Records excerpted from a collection
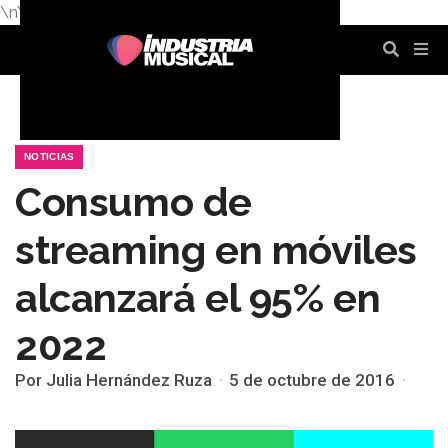
\n
\n
\n
\n
\n
\n
NOTICIAS
Consumo de
streaming en móviles
alcanzará el 95% en
2022
Por Julia Hernández Ruza
5 de octubre de 2016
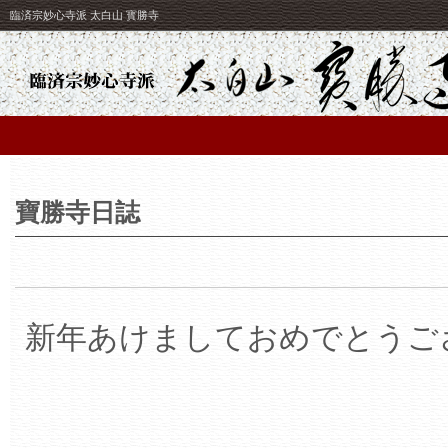
臨済宗妙心寺派 太白山 寳勝寺
寶勝寺日誌
新年あけましておめでとうご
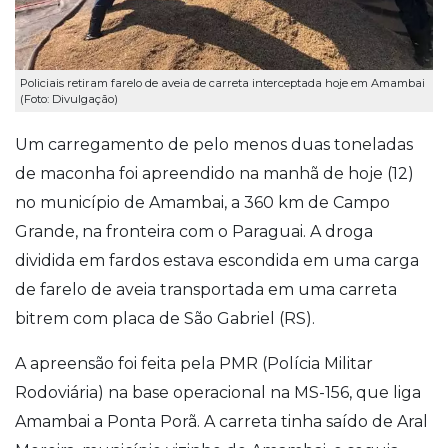
Policiais retiram farelo de aveia de carreta interceptada hoje em Amambai
(Foto: Divulgação)
Um carregamento de pelo menos duas toneladas
de maconha foi apreendido na manhã de hoje (12)
no município de Amambai, a 360 km de Campo
Grande, na fronteira com o Paraguai. A droga
dividida em fardos estava escondida em uma carga
de farelo de aveia transportada em uma carreta
bitrem com placa de São Gabriel (RS).
A apreensão foi feita pela PMR (Polícia Militar
Rodoviária) na base operacional na MS-156, que liga
Amambai a Ponta Porã. A carreta tinha saído de Aral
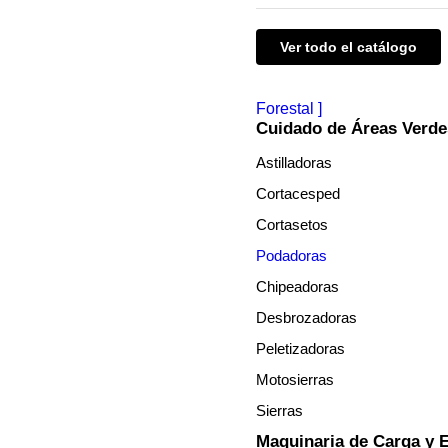
Ver todo el catálogo
Forestal
Cuidado de Áreas Verde
Astilladoras
Cortacesped
Cortasetos
Podadoras
Chipeadoras
Desbrozadoras
Peletizadoras
Motosierras
Sierras
Maquinaria de Carga y 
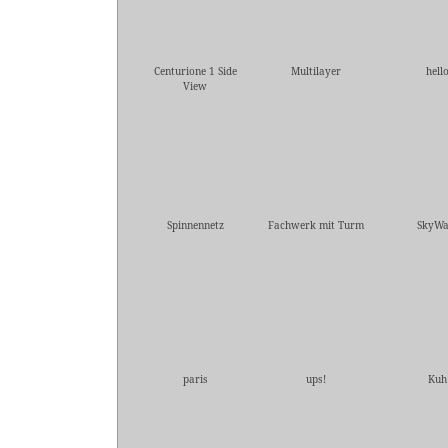
Centurione 1 Side
Multilayer
hell
View
Spinnennetz
Fachwerk mit Turm
SkyWa
paris
ups!
Kuh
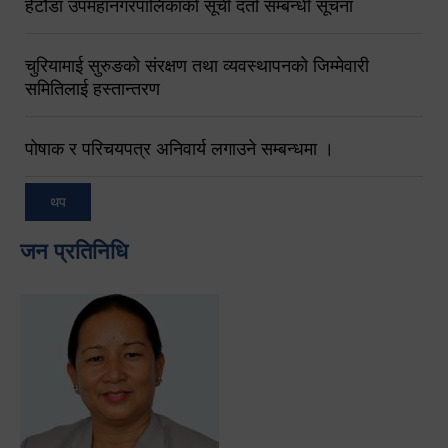
हेटौंडा उपमहानगरपालिकाको सूची दर्ता सम्बन्धी सूचना
चुरियामाई सुरुङको संरक्षण तथा व्यवस्थापनको जिम्मेवारी
समितिलाई हस्तान्तरण
पोषाक र परिचयपत्र अनिवार्य लगाउने सम्बन्धमा ।
थप
जन प्रतिनिधि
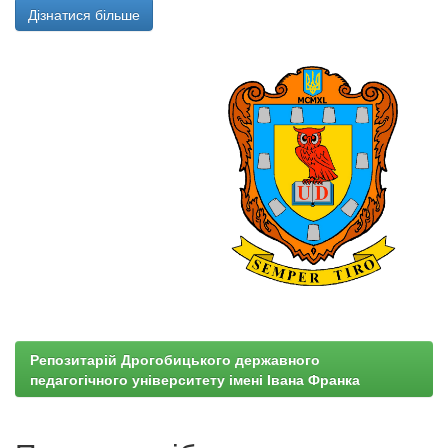
Дізнатися більше
Репозитарій Дрогобицького державного
педагогічного університету імені Івана Франка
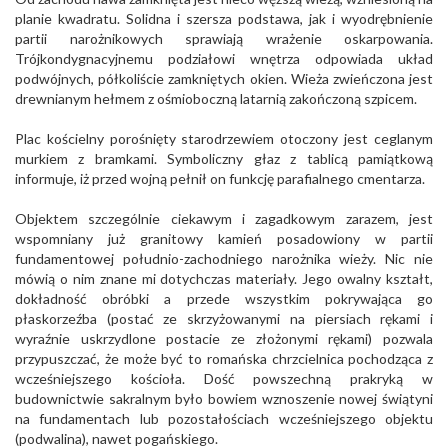
planie kwadratu. Solidna i szersza podstawa, jak i wyodrębnienie
partii narożnikowych sprawiają wrażenie oskarpowania.
Trójkondygnacyjnemu podziałowi wnętrza odpowiada układ
podwójnych, półkoliście zamkniętych okien. Wieża zwieńczona jest
drewnianym hełmem z ośmioboczną latarnią zakończoną szpicem.
Plac kościelny porośnięty starodrzewiem otoczony jest ceglanym
murkiem z bramkami. Symboliczny głaz z tablicą pamiątkową
informuje, iż przed wojną pełnił on funkcję parafialnego cmentarza.
Objektem szczególnie ciekawym i zagadkowym zarazem, jest
wspomniany już granitowy kamień posadowiony w partii
fundamentowej południo-zachodniego narożnika wieży. Nic nie
mówią o nim znane mi dotychczas materiały. Jego owalny kształt,
dokładność obróbki a przede wszystkim pokrywająca go
płaskorzeźba (postać ze skrzyżowanymi na piersiach rękami i
wyraźnie uskrzydlone postacie ze złożonymi rękami) pozwala
przypuszczać, że może być to romańska chrzcielnica pochodząca z
wcześniejszego kościoła. Dość powszechną prakryką w
budownictwie sakralnym było bowiem wznoszenie nowej świątyni
na fundamentach lub pozostałościach wcześniejszego objektu
(podwalina), nawet pogańskiego.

# Task requirements:
Out of the records above, set down only the lines from the one that contains "de farelo de" through the one that contains "समितिलाई हस्तान्तरण", unchanged and without the pictures.

# Your solution:
de farelo de aveia transportada em uma carreta
bitrem com placa de São Gabriel (RS).
A apreensão foi feita pela PMR (Polícia Militar
Rodoviária) na base operacional na MS-156, que liga
Amambai a Ponta Porã. A carreta tinha saído de Aral
Ver todo el catálogo
Forestal
Cuidado de Áreas Verde
Astilladoras
Cortacesped
Cortasetos
Podadoras
Chipeadoras
Desbrozadoras
Peletizadoras
Motosierras
Sierras
Maquinaria de Carga y 
Centurione 1 Side
Multilayer
hell
View
Spinnennetz
Fachwerk mit Turm
SkyWa
paris
ups!
Kuh
हेटौंडा उपमहानगरपालिकाको सूची दर्ता सम्बन्धी सूचना
चुरियामाई सुरुङको संरक्षण तथा व्यवस्थापनको जिम्मेवारी
समितिलाई हस्तान्तरण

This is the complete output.